FIG. 5 shows the tantalum carbide-copper mixture of FIG. 4 at a
magnification of 500X.
FIG. 6 shows the X-ray spectrum of the tantalum carbide-copper mixture of
FIGS. 4 and 5.
FIG. 7 shows the microstructure of titanium carbide particles infiltrated
with copper by hot isostatic pressing at 1300 and 1450.degree. at a
magnification of 1000X. In the micrograph the titanium carbide particles
are surrounded by a copper matrix.
FIG. 8 shows the tantalum carbide-copper mixture of FIG. 7 at a
magnification of 5000X.
FIG. 9 shows the X-ray spectrum of the tantalum carbide-copper mixture of
FIGS. 7 and 8.
FIG. 10 is a graph comparing the yield strength copper-lead composite of
the invention to a nickel based superalloy.
FIG. 11 is a graph showing the effect of particle size on the yield
strength of composites according to the invention.
FIG. 12 is a cross-sectional view of an apparatus useful for producing the
composite according to the present invention by an alternative method.
DETAILED DESCRIPTION OF THE INVENTION
The process according to invention is capable of increasing the strength of
the metal matrix material by as much as 100 times at elevated
temperatures. Depending on the matrix material used, the composite
material of the invention is capable of being used in high temperature gas
turbine engines for improved efficiency and performance, as a
light-weight, high strength material for advanced aerospace systems, and
as a high-strength material for other military and civilian applications.
The process by producing the superstrength composite material of the
invention comprises the following steps. First, a powder of hard particles
is placed inside a hollow cylinder of a ductile metal matrix material. The
cylinder is then capped but not sealed with a piece of the same ductile
metal material as the cylinder. The sealed cylinder is wrapped with a foil
which is non-reactive with the metal cylinder. Then the wrapped cylinder
is placed inside a Jacket which is evacuated over a period of time,
generally one or more hours. Next, the evacuated jacket is heated or hot
isostatically pressed (HIP) first above and then, if necessary, below the
melting temperature of the metal cylinder in order to infiltrate the
matrix into the interstices of the particulate material. Finally the
consolidated material is removed from the jacket and the wrapping foil.

__Provided records__.
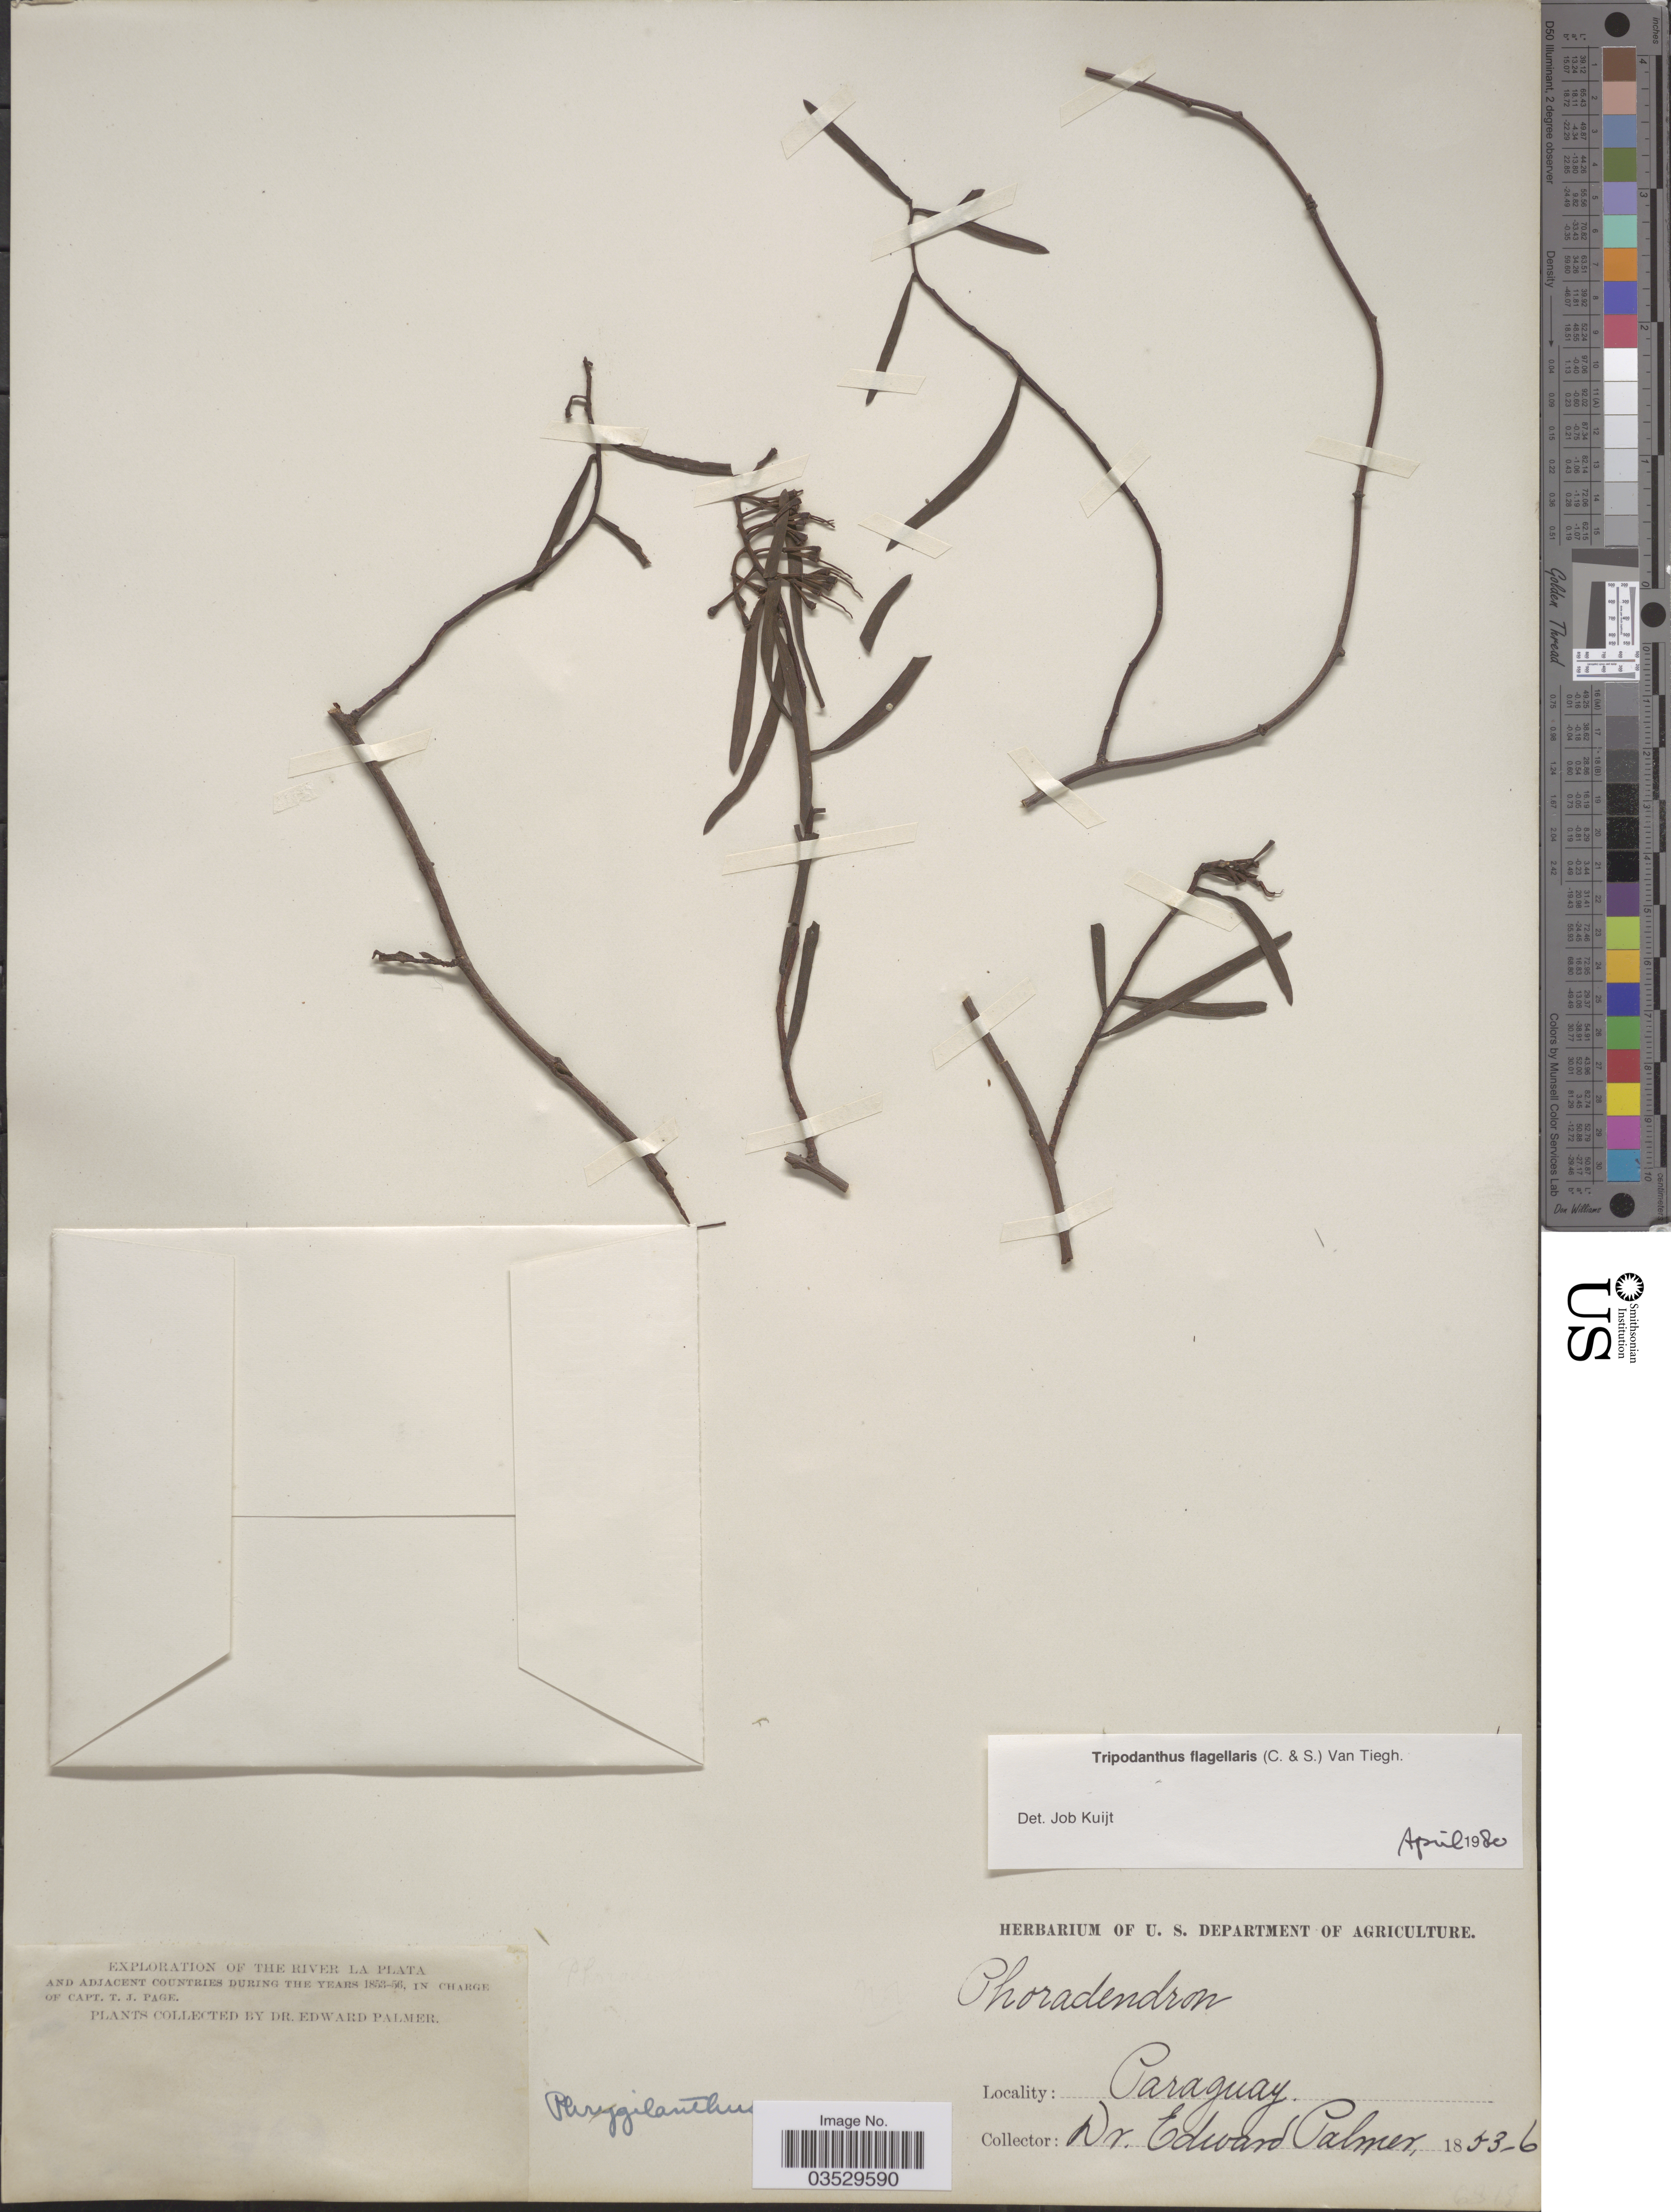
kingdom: Plantae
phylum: Tracheophyta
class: Magnoliopsida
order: Santalales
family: Loranthaceae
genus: Tripodanthus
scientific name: Tripodanthus flagellaris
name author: (Cham. & Schltdl.) Tiegh.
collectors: E. Palmer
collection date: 1853/1856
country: Paraguay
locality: River La Plata and adjacent countries.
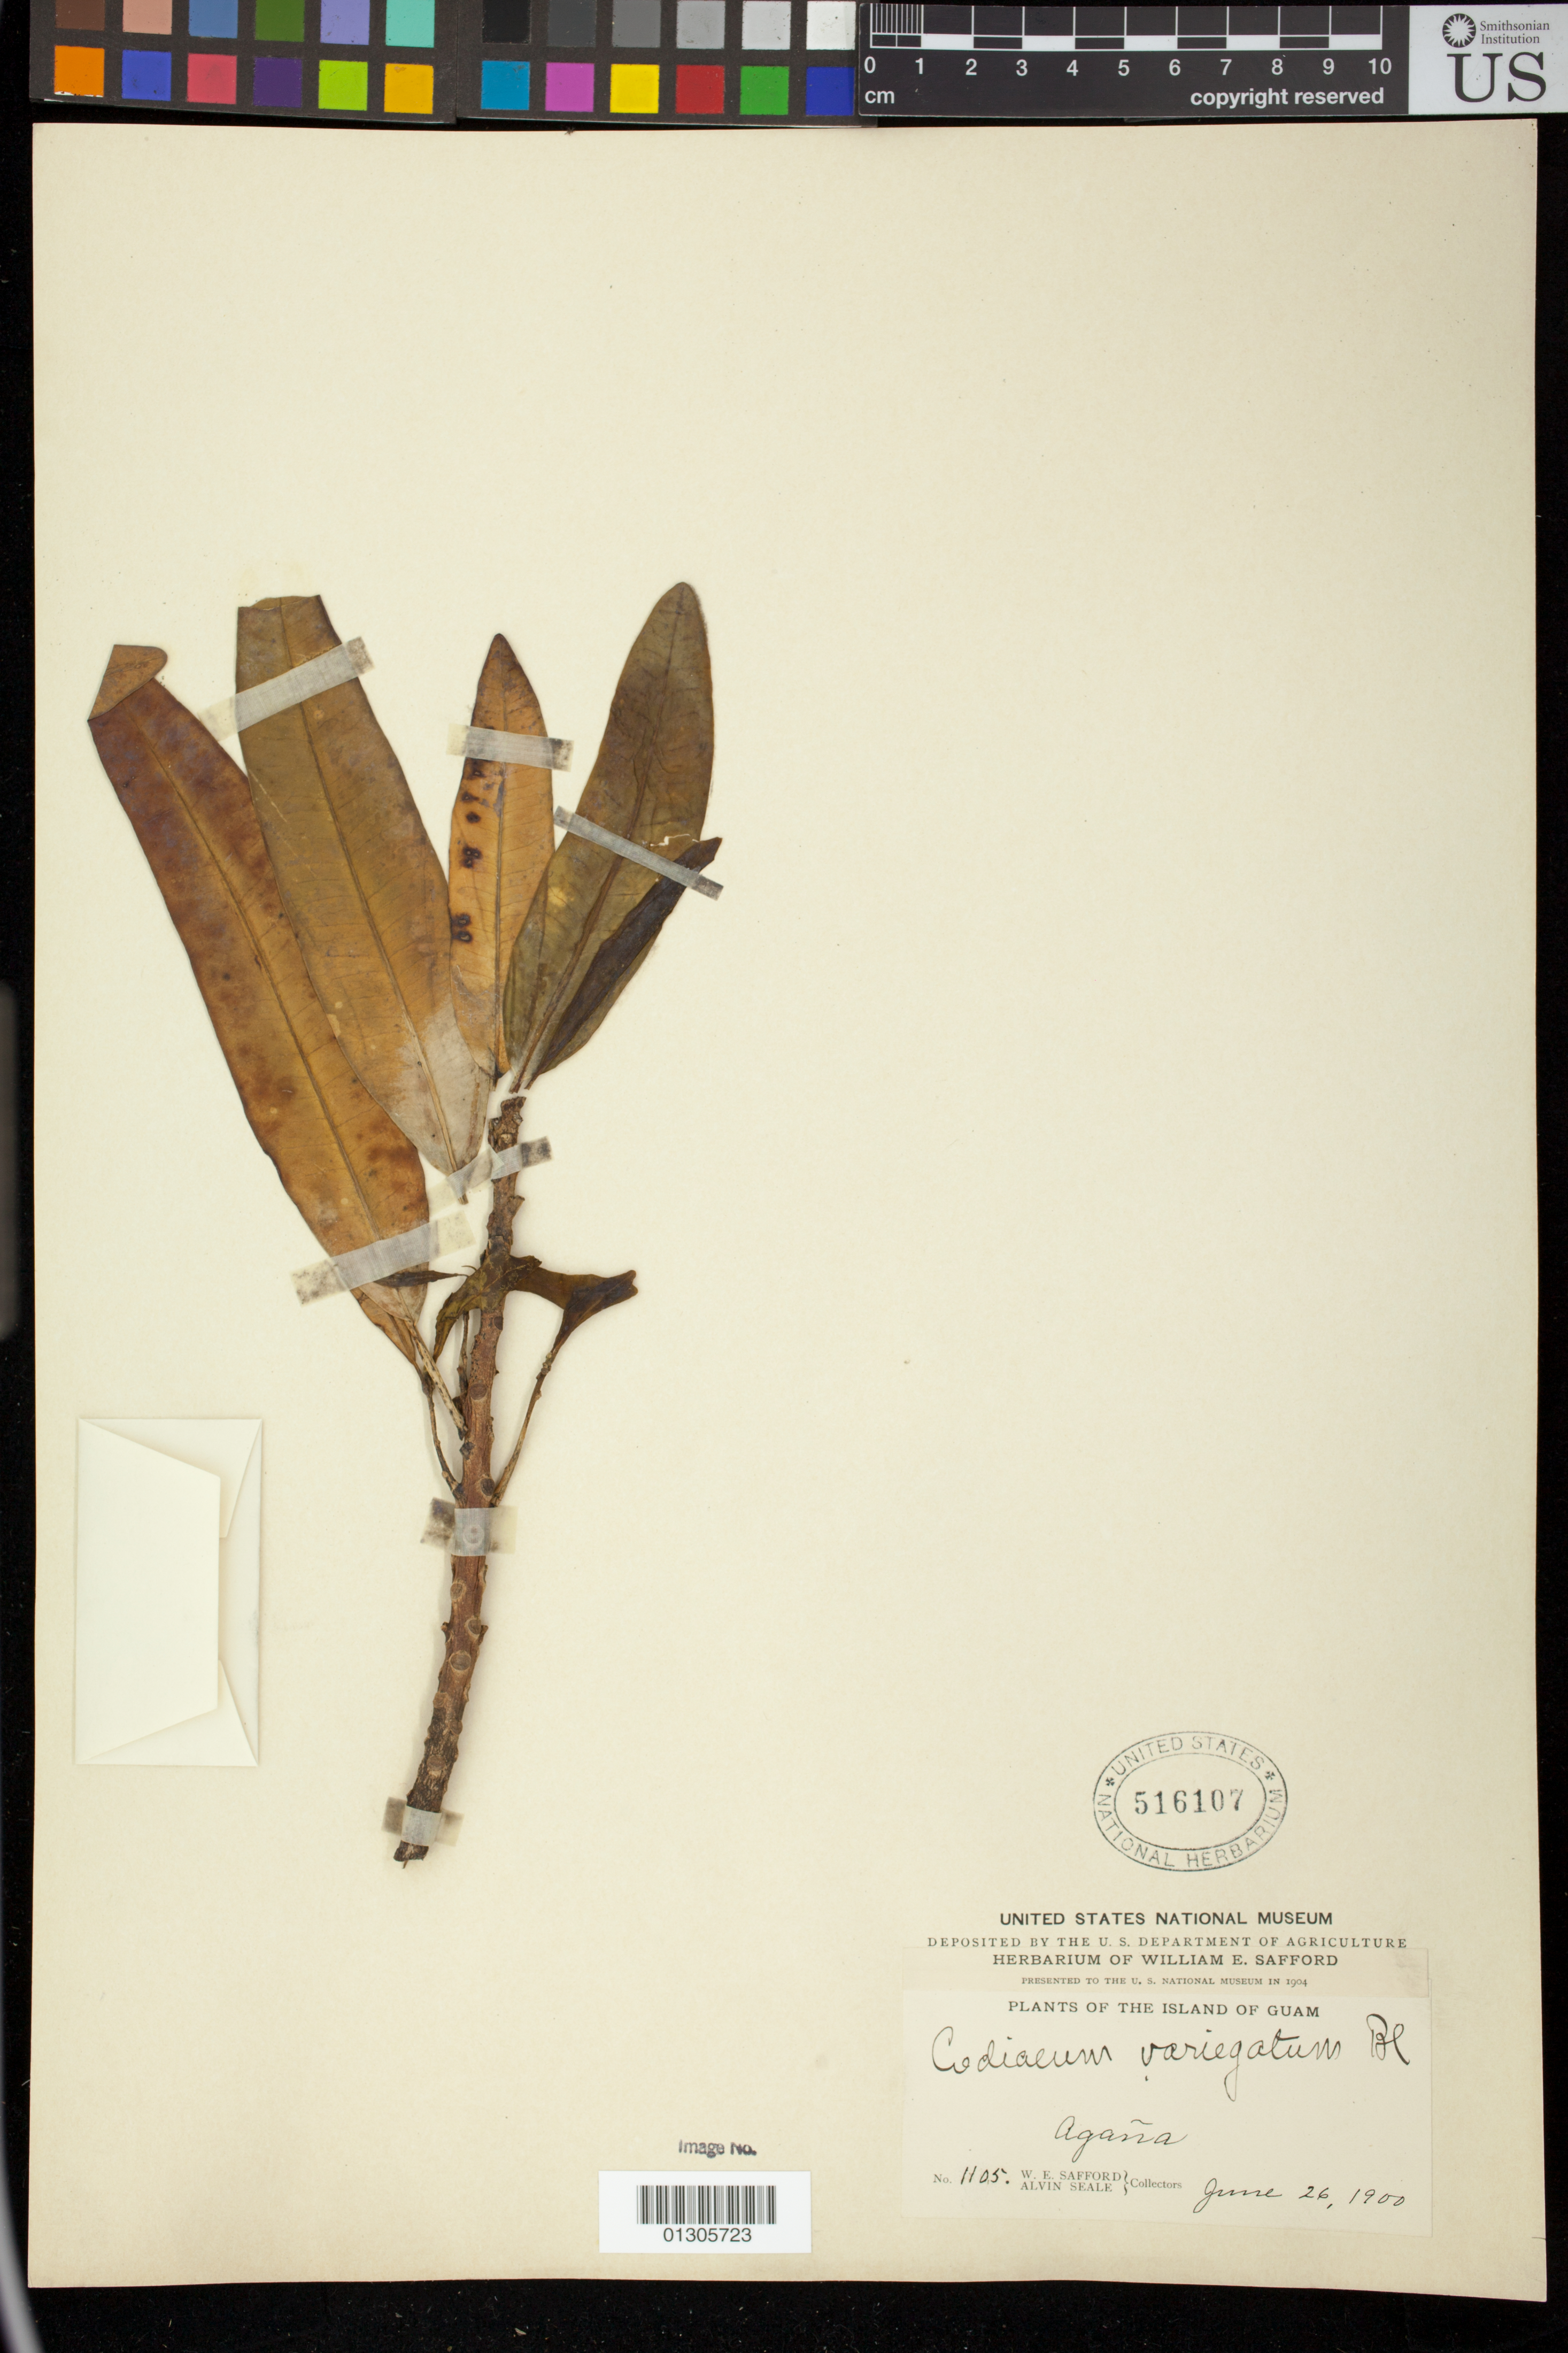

__Instructions for the task__. Please list every magnification stated in the passage on the superstrength composite material. The entries are separate from the text and stand on their own.

__Task solution__. 500X, 1000X, 5000X